On Linux, a process can ask its address space to be changed with mmap(2) -and munmap and mprotect. When a program is started with execve(2) the kernel is setting its initial address space. See also /proc/ (see proc(5) and try cat /proc/$$/maps....). BTW mmap is often used to implement malloc(3) and dlopen(3) -runtime loading of plugins, both heavily used in the RefPerSys project (it is a free software artificial intelligence project for Linux).

Since most Linux systems are open source, I suggest you to dive into implementation details by downloading then looking inside the source code of GNU libc or musl-libc: both implement malloc and dlopen above mmap and other syscalls(2).

^{Windows has similar facilities, but I don't know Windows. Refer to the documentation of the WinAPI}

Read also Operating Systems: Three Easy Pieces, and, if you code in C, some good book such as Modern C and some C reference website.
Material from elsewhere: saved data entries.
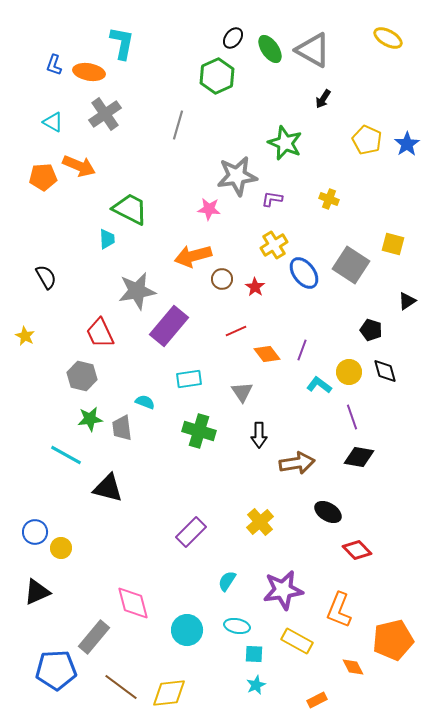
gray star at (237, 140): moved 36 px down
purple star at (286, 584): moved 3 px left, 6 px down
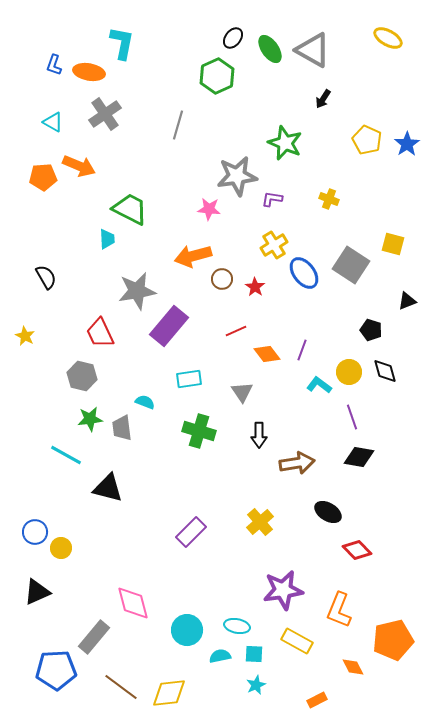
black triangle at (407, 301): rotated 12 degrees clockwise
cyan semicircle at (227, 581): moved 7 px left, 75 px down; rotated 45 degrees clockwise
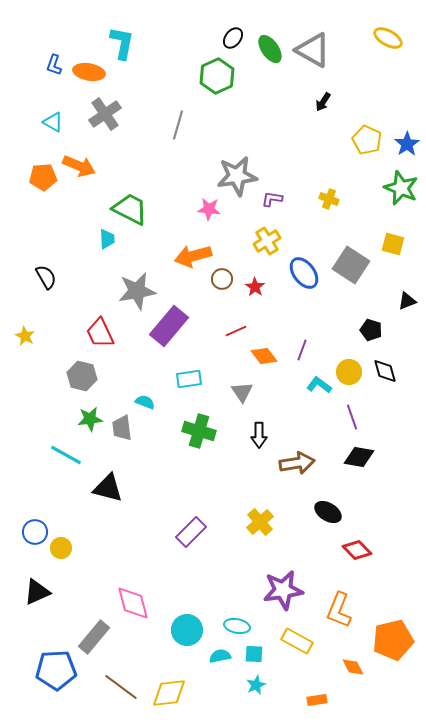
black arrow at (323, 99): moved 3 px down
green star at (285, 143): moved 116 px right, 45 px down
yellow cross at (274, 245): moved 7 px left, 4 px up
orange diamond at (267, 354): moved 3 px left, 2 px down
orange rectangle at (317, 700): rotated 18 degrees clockwise
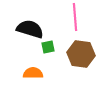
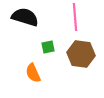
black semicircle: moved 5 px left, 12 px up
orange semicircle: rotated 114 degrees counterclockwise
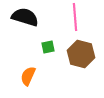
brown hexagon: rotated 8 degrees clockwise
orange semicircle: moved 5 px left, 3 px down; rotated 48 degrees clockwise
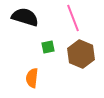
pink line: moved 2 px left, 1 px down; rotated 16 degrees counterclockwise
brown hexagon: rotated 8 degrees clockwise
orange semicircle: moved 4 px right, 2 px down; rotated 18 degrees counterclockwise
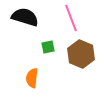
pink line: moved 2 px left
Be sure to read the documentation of your C compiler (e.g. GCC). See also the OSDEV website.

Be aware that modern C compilers are permitted to make extensive optimizations. Read what every C programmer should know about undefined behavior. See also this draft report.

Answer 2

In modern systems, a technique called virtual memory is used to give the program its own memory space. Heap and stack locations are at specific locations in virtual memory. The kernel then takes care of mapping memory locations between physical memory and virtual memory. Your program may have a chunk of memory allocated at 0x80000000, but that chunk of memory might be stored in location 0x49BA5400. Your actual RAM stick would be a jumbled mess of chunks of all of those sections in seemingly random locations.